Ellen McGehee: There was an I-beam in the building and a hoist where they could suspend the device while they were doing assembly work. With assembly, it means not only put the high explosives together but also position the detonators.
They weren’t using scotch tape, but it was like duct tape. It was interesting the way that they actually put the device together. Not as sophisticated as you would think. But it worked.
The Manhattan Project built the Concrete Bowl at Los Alamos to capture the plutonium in the event that a test of the implosion device fizzled.
Narrator: This 200-foot diameter “Concrete Bowl” was to catch the plutonium if a test of an implosion device was a dud. In spring 1945, scientists were far more confident that the “Gadget” would work, and they moved the test to the desert over 200 miles away.
Richard Rhodes, John Isaacson, and Los Alamos National Laboratory archaeologist Ellen McGehee explain the challenges of designing and testing the implosion bomb.
Richard Rhodes: In August 1944, Oppenheimer expanded and reorganized the laboratory to focus on implosion research. With the new demand for technicians to deal with this new research, the Army gathered together some 1200 military recruits who had some kind of technical training. These young men and women came to Los Alamos to form what was called the Special Engineer Detachment.
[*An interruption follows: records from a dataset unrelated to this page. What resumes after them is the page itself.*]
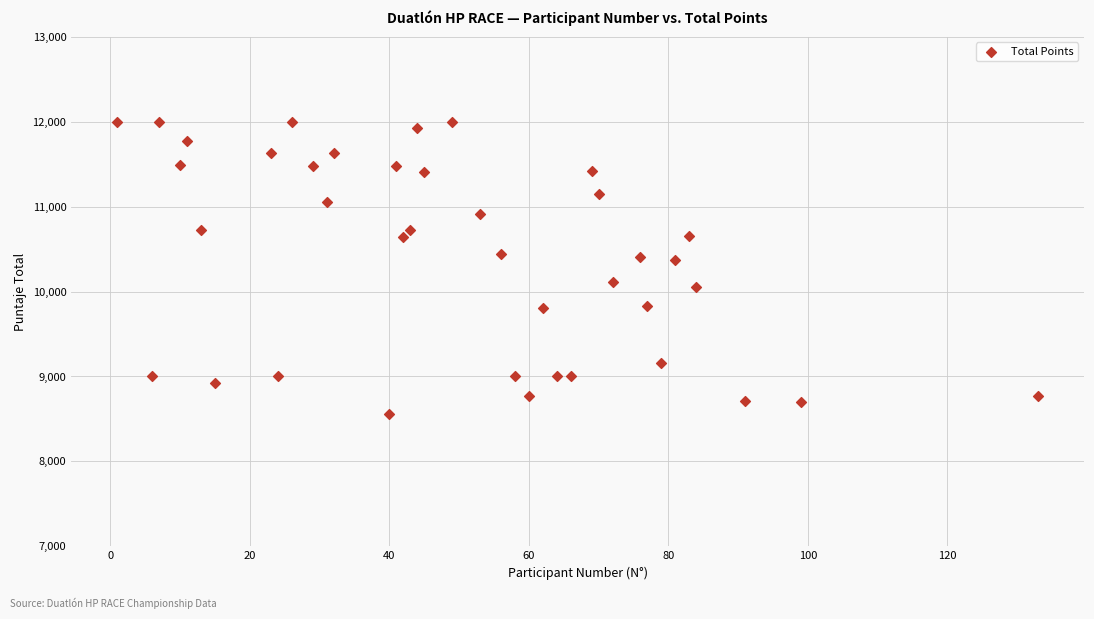

What is the range of Y values (max minus min)?

3442.5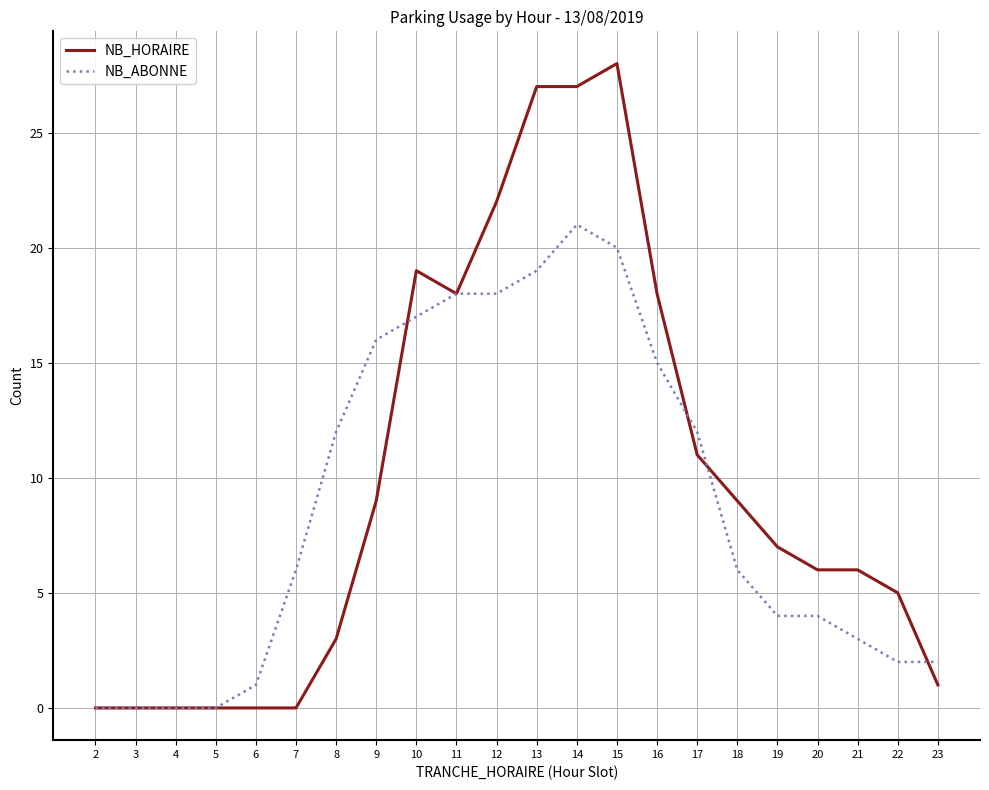

Reading right to left, transcribe all the data shown in this chart.

NB_HORAIRE: 23=1	22=5	21=6	20=6	19=7	18=9	17=11	16=18	15=28	14=27	13=27	12=22	11=18	10=19	9=9	8=3	7=0	6=0	5=0	4=0	3=0	2=0
NB_ABONNE: 23=2	22=2	21=3	20=4	19=4	18=6	17=12	16=15	15=20	14=21	13=19	12=18	11=18	10=17	9=16	8=12	7=6	6=1	5=0	4=0	3=0	2=0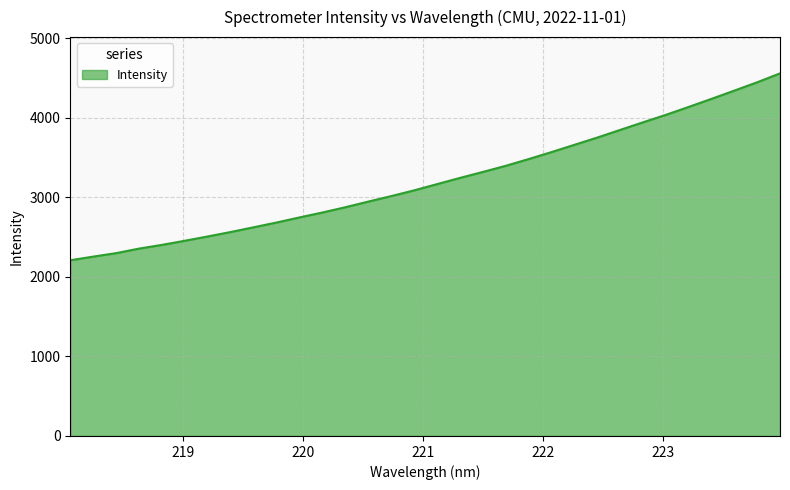

What is the smallest value displayed?

2209.0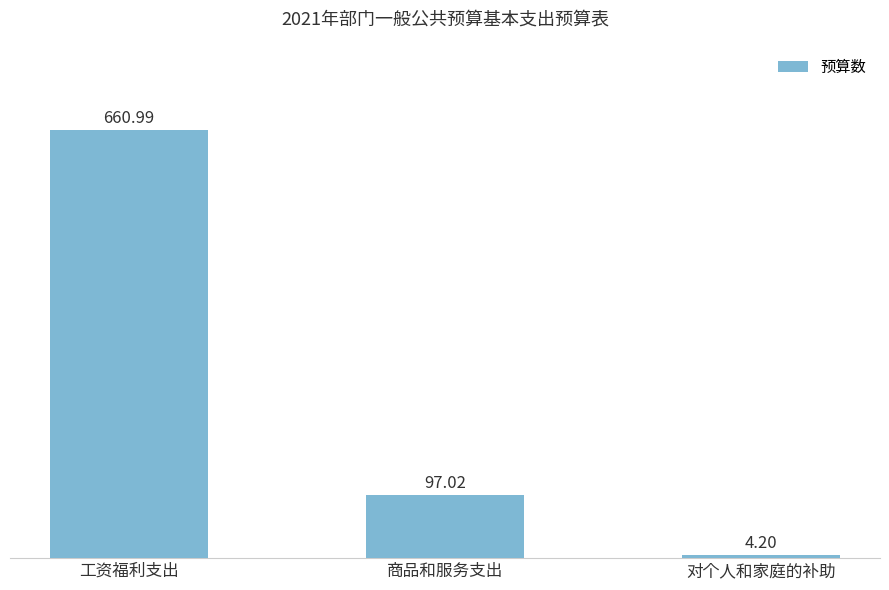

Which category has the highest value across all series?

工资福利支出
Many of them were assigned to the new X-division—X for explosives—which was run by a former Cossack in the White Russian Army and Ukrainian nationalist, Harvard professor, chemist, explosives expert named George Kistiakowsky.
The concrete bowl is testimony to the uncertainty of the plutonium bomb design.
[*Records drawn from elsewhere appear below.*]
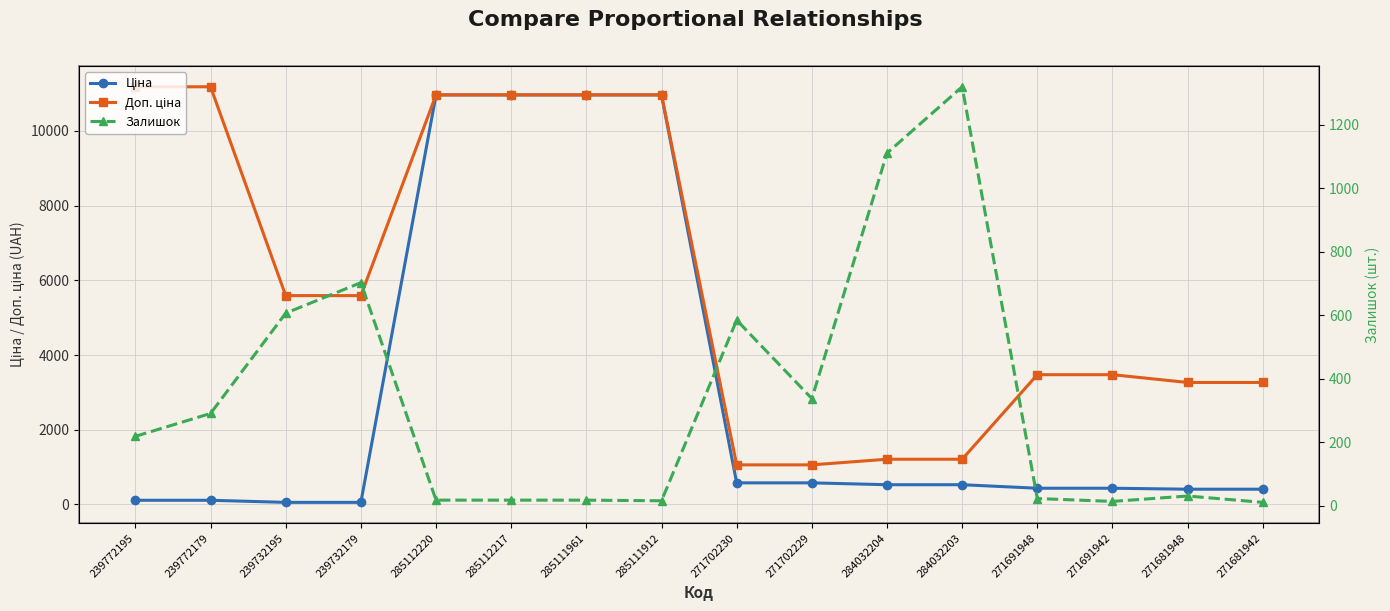

At which category is the sum across all series the highest?

285112220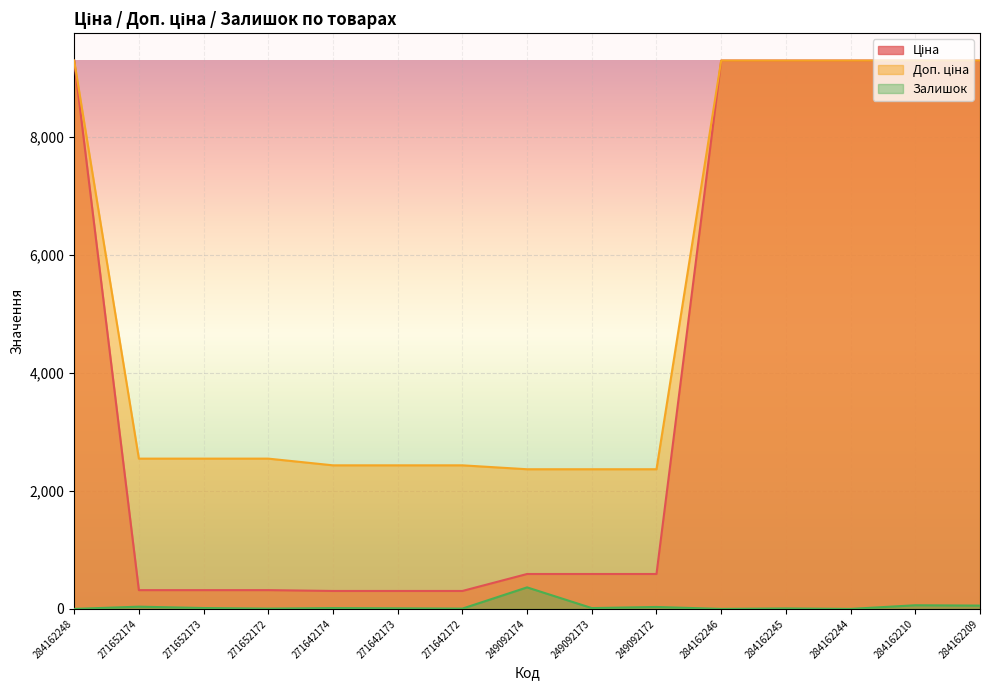

How many data points in Залишок are above 14?

6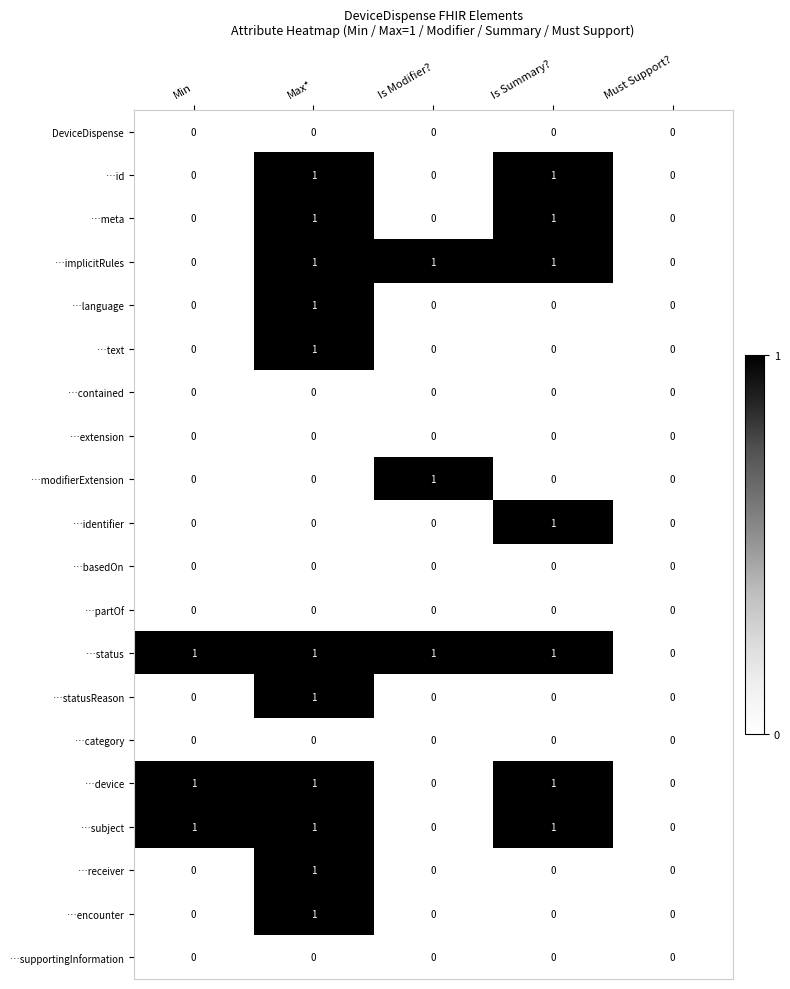

How many …statusReason values are between 0 and 1?

5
John Isaacson: They realized early that taking a large percentage of the world’s plutonium and testing the weapon, if it didn’t work, they had to have some way to recover the plutonium. They just spent a billion dollars producing it. If they just took the plutonium and blew it up with a bunch of high explosives and it didn’t go critical, they had to have some way to get it back.
One of the ideas they had was, they would build a huge sort of concrete dish or bowl, fill it full with water, put the tower where they would test the Trinity device on it in the center of this big pool of water. And then, if it didn’t produce the kind of explosion they were looking for, the explosion would sort of suck up the water out of the bowl, engulf the material.
Ellen McGehee: And it would come down within this large sort of water reservoir, and then you could drain that down to a central area and recover that material.
Author Richard Rhodes and archaeologist John Isaacson discuss how the Fat Man atomic bomb was assembled in the Quonset hut at Los Alamos. To learn about the bombings of Hiroshima and Nagasaki, please see “Bombings of Hiroshima and Nagasaki.”
Narrator: Before the “Fat Man” bomb was shipped to Tinian Island in the Pacific, some assembly of the bomb’s explosive components was done in the Quonset hut. Richard Rhodes and John Isaacson describe the hut and the work done there.
Richard Rhodes: The Trinity Test on July 16, 1945, was an extraordinary success. The bomb yielded 18,000 tons of TNT.
It still had to be fitted into the bomb bay of a B-29 and that required a special type of release, different from the release that had been used typically in that aircraft. This Quonset hut is one of the places where that work was done.
John Isaacson: The implosion device that was shipped to Tinian Island and then used at Nagasaki, the Fat Man device was assembled in the Quonset hut within this high explosives area.